Cognition and memory are closely related to a phenomenon called synaptic plasticity, which is connected with learning and novelty, and which is affected by aerobic exercise and diet. In our review, we describe the results of dietary interventions and the effects of some specific herbal components and vitamins, such as epigallocatechin gallate (EGCG) found in green tea, resveratrol in red wine, ursolic acid in apples, the flavonoid curcumin in turmeric, and other anthocyanidins in blueberries, vitamin A and carotenoids lutein and zeaxanthin, vitamin B (e.g. folic acid), vitamin C, and vitamin E. Among minerals there are important effects of iron, magnesium, and zinc, to select only a few.

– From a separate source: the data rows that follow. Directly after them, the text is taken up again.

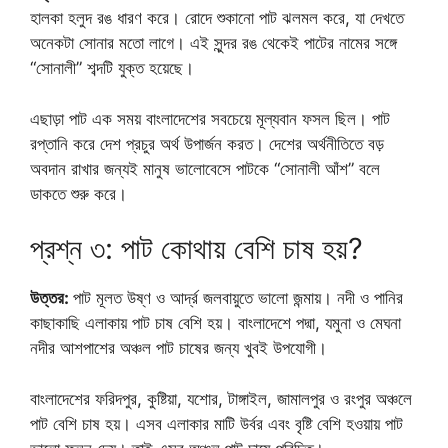
হালকা হলুদ রঙ ধারণ করে। রোদে শুকানো পাট ঝলমল করে, যা দেখতে
অনেকটা সোনার মতো লাগে। এই সুন্দর রঙ থেকেই পাটের নামের সঙ্গে
“সোনালী” শব্দটি যুক্ত হয়েছে।
এছাড়া পাট এক সময় বাংলাদেশের সবচেয়ে মূল্যবান ফসল ছিল। পাট
রপ্তানি করে দেশ প্রচুর অর্থ উপার্জন করত। দেশের অর্থনীতিতে বড়
অবদান রাখার জন্যই মানুষ ভালোবেসে পাটকে “সোনালী আঁশ” বলে
ডাকতে শুরু করে।
প্রশ্ন ৩: পাট কোথায় বেশি চাষ হয়?
উত্তর:
পাট মূলত উষ্ণ ও আর্দ্র জলবায়ুতে ভালো জন্মায়। নদী ও পানির
কাছাকাছি এলাকায় পাট চাষ বেশি হয়। বাংলাদেশে পদ্মা, যমুনা ও মেঘনা
নদীর আশপাশের অঞ্চল পাট চাষের জন্য খুবই উপযোগী।
বাংলাদেশের ফরিদপুর, কুষ্টিয়া, যশোর, টাঙ্গাইল, জামালপুর ও রংপুর অঞ্চলে
পাট বেশি চাষ হয়। এসব এলাকার মাটি উর্বর এবং বৃষ্টি বেশি হওয়ায় পাট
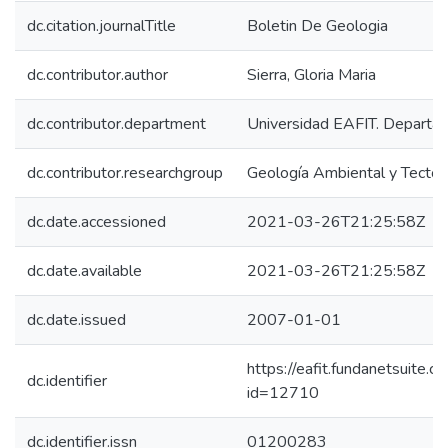
dc.citation.journalTitle
Boletin De Geologia
dc.contributor.author
Sierra, Gloria Maria
dc.contributor.department
Universidad EAFIT. Departam
dc.contributor.researchgroup
Geología Ambiental y Tectón
dc.date.accessioned
2021-03-26T21:25:58Z
dc.date.available
2021-03-26T21:25:58Z
dc.date.issued
2007-01-01
https://eafit.fundanetsuite.
dc.identifier
id=12710
dc.identifier.issn
01200283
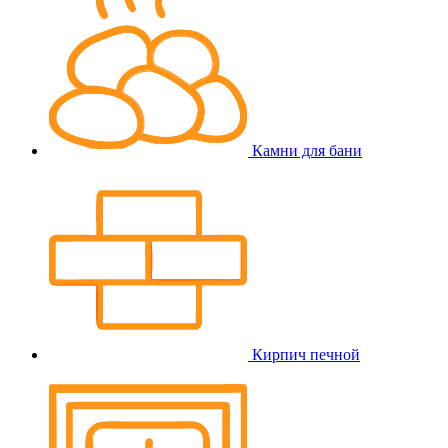
Камни для бани
Кирпич печной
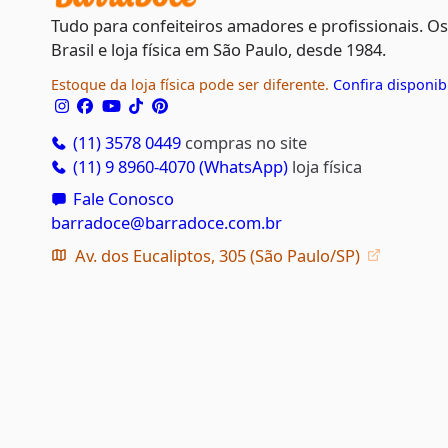
Tudo para confeiteiros amadores e profissionais. O
Brasil e loja física em São Paulo, desde 1984.
Estoque da loja física pode ser diferente.
Confira disponib
(11) 3578 0449
compras no site
(11) 9 8960-4070 (WhatsApp)
loja física
Fale Conosco
barradoce@barradoce.com.br
Av. dos Eucaliptos, 305 (São Paulo/SP)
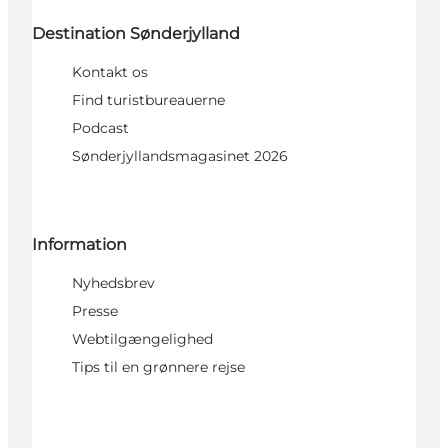
Destination Sønderjylland
Kontakt os
Find turistbureauerne
Podcast
Sønderjyllandsmagasinet 2026
Information
Nyhedsbrev
Presse
Webtilgængelighed
Tips til en grønnere rejse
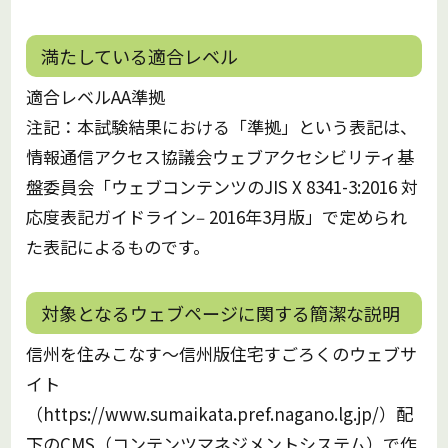
満たしている適合レベル
適合レベルAA準拠
注記：本試験結果における「準拠」という表記は、
情報通信アクセス協議会ウェブアクセシビリティ基
盤委員会「ウェブコンテンツのJIS X 8341-3:2016 対
応度表記ガイドライン‒ 2016年3⽉版」で定められ
た表記によるものです。
対象となるウェブページに関する簡潔な説明
信州を住みこなす～信州版住宅すごろくのウェブサ
イト
（https://www.sumaikata.pref.nagano.lg.jp/）配
下のCMS（コンテンツマネジメントシステム）で作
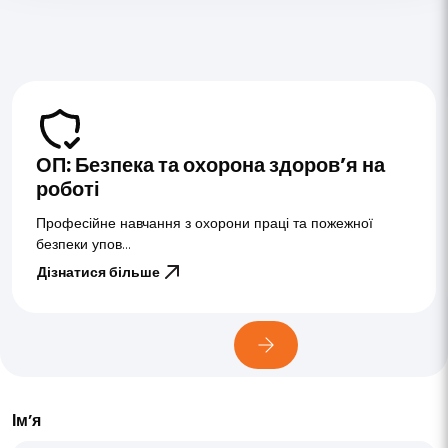
ОП: Безпека та охорона здоров’я на
роботі
Професійне навчання з охорони праці та пожежної
безпеки упов...
Дізнатися більше
Ім’я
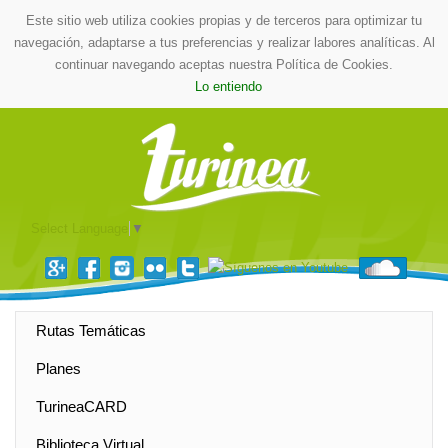
Este sitio web utiliza cookies propias y de terceros para optimizar tu
navegación, adaptarse a tus preferencias y realizar labores analíticas. Al
continuar navegando aceptas nuestra Política de Cookies.
Lo entiendo
Select Language
▼
Rutas Temáticas
Planes
TurineaCARD
Biblioteca Virtual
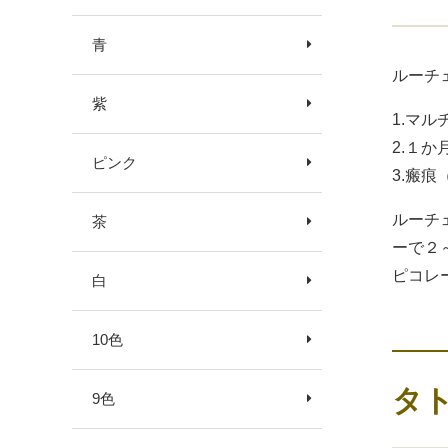
青
ルーチ
紫
1.マ
2.１
ピンク
3.瘢
ルーチ
茶
ーで２
ピコレ
白
10色
タ
9色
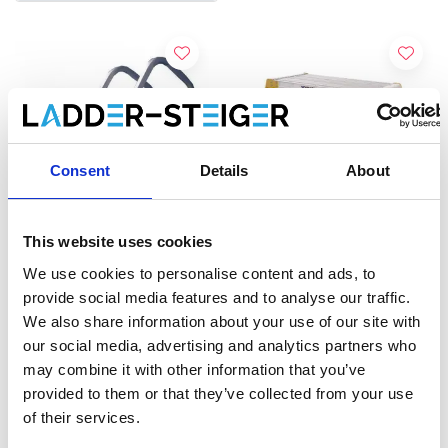
Consent
Details
About
This website uses cookies
We use cookies to personalise content and ads, to
Firstüberwurfbügel -
Youngman Odd Job
provide social media features and to analyse our traffic.
Firsthaltebügel Leiter
Arbeitsplattform
We also share information about your use of our site with
our social media, advertising and analytics partners who
€89,00
€67,00
Exkl. MwSt
Exkl. MwSt
may combine it with other information that you’ve
provided to them or that they’ve collected from your use
Hinzufügen
Produkt anzeigen
of their services.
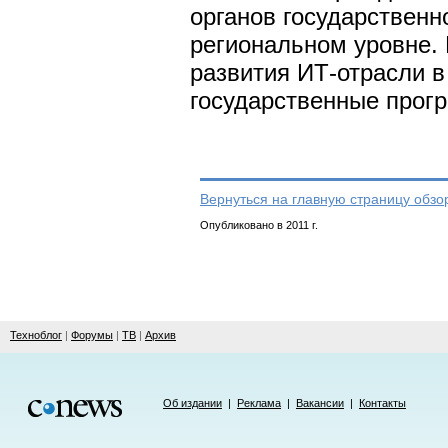
органов государственн
региональном уровне.
развития ИТ-отрасли в
государственные прог
Вернуться на главную страницу обзо
Опубликовано в 2011 г.
Техноблог
|
Форумы
|
ТВ
|
Архив
Об издании
|
Реклама
|
Вакансии
|
Контакты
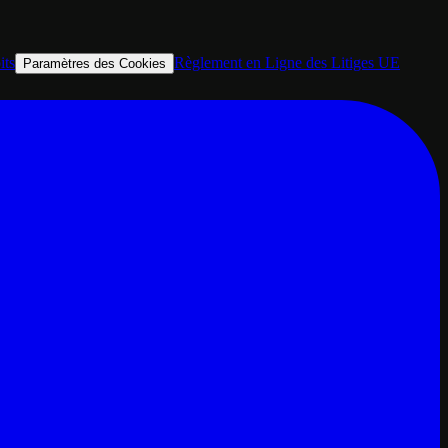
its
Règlement en Ligne des Litiges UE
Paramètres des Cookies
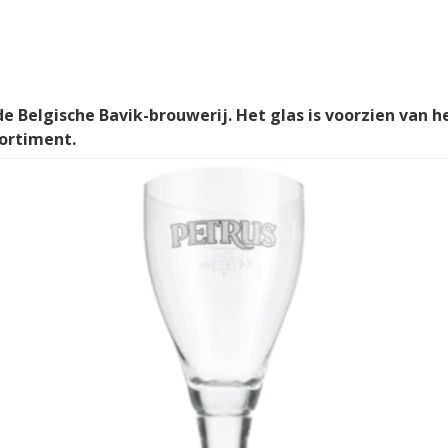
de Belgische Bavik-brouwerij. Het glas is voorzien van h
sortiment.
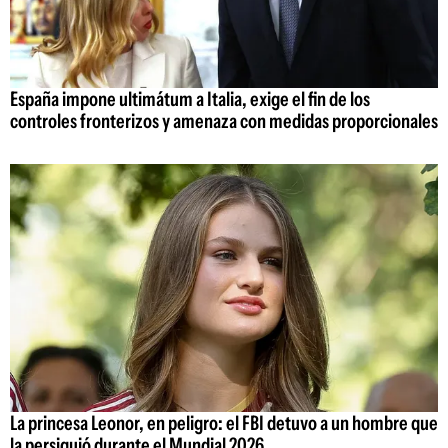
España impone ultimátum a Italia, exige el fin de los
controles fronterizos y amenaza con medidas proporcionales
La princesa Leonor, en peligro: el FBI detuvo a un hombre que
la persiguió durante el Mundial 2026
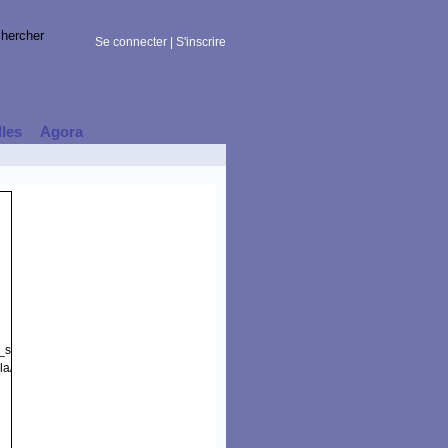
Se connecter
|
S'inscrire
lles
Agora
t_session)
la/5.0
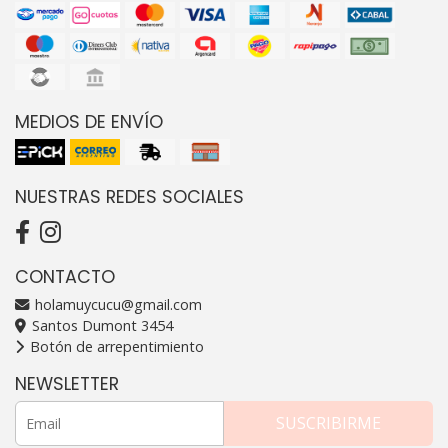
MEDIOS DE ENVÍO
NUESTRAS REDES SOCIALES
CONTACTO
holamuycucu@gmail.com
Santos Dumont 3454
Botón de arrepentimiento
NEWSLETTER
SUSCRIBIRME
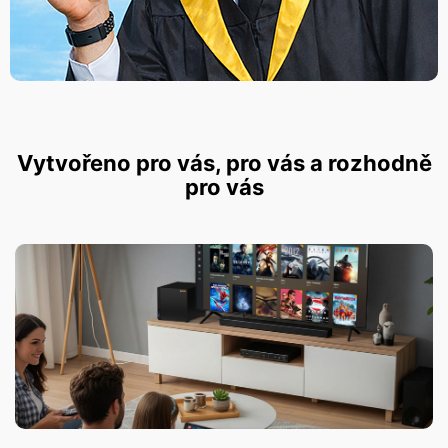
Vytvořeno pro vás, pro vás a rozhodně
pro vás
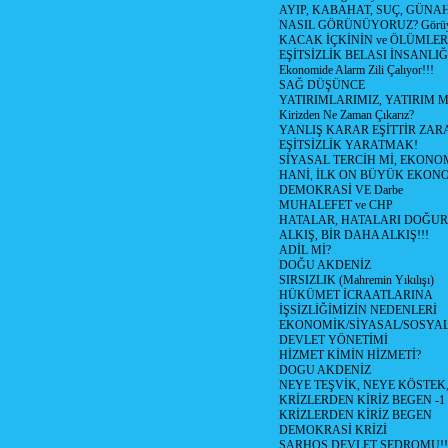
AYIP, KABAHAT, SUÇ, GÜNAH (
NASIL GÖRÜNÜYORUZ? Görüyo
KACAK İÇKİNİN ve ÖLÜMLER
EŞİTSİZLİK BELASI İNSANL
Ekonomide Alarm Zili Çalıyor!!!
SAĞ DÜŞÜNCE
YATIRIMLARIMIZ, YATIRIM M
Kirizden Ne Zaman Çıkarız?
YANLIŞ KARAR EŞİTTİR ZARA
EŞİTSİZLİK YARATMAK!
SİYASAL TERCİH Mİ, EKONO
HANİ, İLK ON BÜYÜK EKON
DEMOKRASİ VE Darbe
MUHALEFET ve CHP
HATALAR, HATALARI DOĞUR
ALKIŞ, BİR DAHA ALKIŞ!!!
ADİL Mİ?
DOĞU AKDENİZ
SIRSIZLIK (Mahremin Yıkılışı)
HÜKÜMET İCRAATLARINA
İŞSİZLİĞİMİZİN NEDENLERİ
EKONOMİK/SİYASAL/SOSYA
DEVLET YÖNETİMİ
HİZMET KİMİN HİZMETİ?
DOGU AKDENİZ
NEYE TEŞVİK, NEYE KÖSTEK
KRİZLERDEN KİRİZ BEGEN -1
KRİZLERDEN KİRİZ BEGEN
DEMOKRASİ KRİZİ
SARHOŞ DEVLET SEDROMU!!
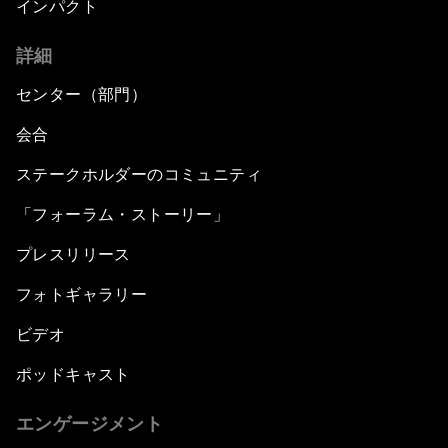
インパクト
詳細
センター（部門）
会合
ステークホルダーのコミュニティ
「フォーラム・ストーリー」
プレスリリース
フォトギャラリー
ビデオ
ポッドキャスト
エンゲージメント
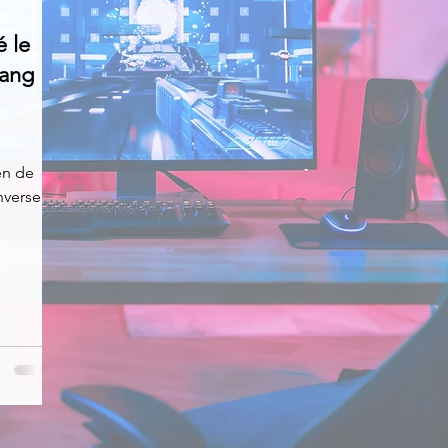
é le
News
Nirsoft
Occupation disque
sang
Réseaux sociaux
Sécurité
Services en ligne
en de
nverser
s recherchés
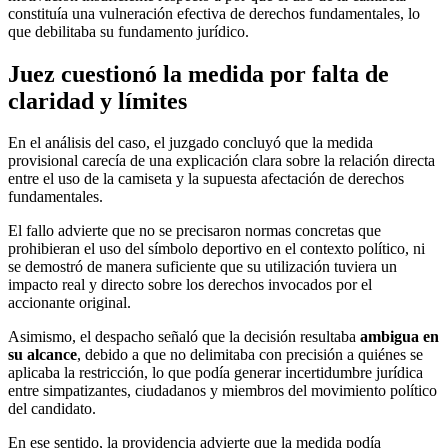
constituía una vulneración efectiva de derechos fundamentales, lo
que debilitaba su fundamento jurídico.
Juez cuestionó la medida por falta de
claridad y límites
En el análisis del caso, el juzgado concluyó que la medida
provisional carecía de una explicación clara sobre la relación directa
entre el uso de la camiseta y la supuesta afectación de derechos
fundamentales.
El fallo advierte que no se precisaron normas concretas que
prohibieran el uso del símbolo deportivo en el contexto político, ni
se demostró de manera suficiente que su utilización tuviera un
impacto real y directo sobre los derechos invocados por el
accionante original.
Asimismo, el despacho señaló que la decisión resultaba
ambigua en
su alcance
, debido a que no delimitaba con precisión a quiénes se
aplicaba la restricción, lo que podía generar incertidumbre jurídica
entre simpatizantes, ciudadanos y miembros del movimiento político
del candidato.
En ese sentido, la providencia advierte que la medida podía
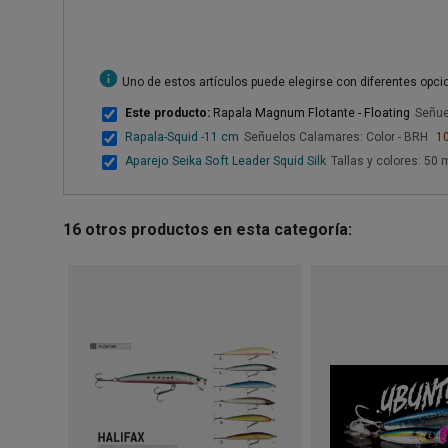
info
Uno de estos artículos puede elegirse con diferentes opc
Este producto:
Rapala Magnum Flotante - Floating
Señue
Rapala-Squid -11 cm
Señuelos Calamares: Color - BRH
10
Aparejo Seika Soft Leader Squid Silk
Tallas y colores: 50
16 otros productos en esta categoría:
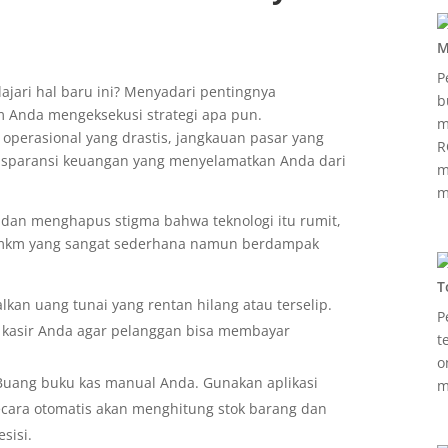
M
P
ari hal baru ini? Menyadari pentingnya
b
m Anda mengeksekusi strategi apa pun.
m
 operasional yang drastis, jangkauan pasar yang
R
ansparansi keuangan yang menyelamatkan Anda dari
m
m
dan menghapus stigma bahwa teknologi itu rumit,
i umkm yang sangat sederhana namun berdampak
T
kan uang tunai yang rentan hilang atau terselip.
P
 kasir Anda agar pelanggan bisa membayar
t
o
): Buang buku kas manual Anda. Gunakan aplikasi
m
cara otomatis akan menghitung stok barang dan
sisi.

The balance between protein formation and degradation

Many age-related cognitive disorders, of growing importance in a society with an aging population, are associated with the formation of oligomers and polymers of proteins in the neurons. The capacity of the cells to maintain the necessary balance between formation and removal of proteins depends on energy supply and regulation, and this may be influenced by dietary components. 

Deteriorative effects due to chronic inflammatory processes

Chronic inflammatory processes are deleterious in the brain as well as in other places in the body. Herbal components can either be anti-inflammatory or offer protection against the long-term effects of inflammation. Traditionally one has looked at the anti-oxidative capacity of plant phenolics in order to neutralise reactive oxygen radicals, formed by inflammatory cells, but now the focus is on the upregulation of our intrinsic protective mechanisms.

Gene expression and epigenetics—influenced by diet? 

Besides what is mentioned above, dietary components also influence the gene expression and protein synthesis via epigenetic regulation. This might explain long-term dietary and pharmaceutical effects and might become an expansive field of research in the future, the “new bridge between diet and health.” Likewise, the newly discovered “neurobiome,” i.e. commensal bacterial flora living inside (sic!) the brain, might change our view of what is important for brain health and performance, and will certainly be a topic for future reviews.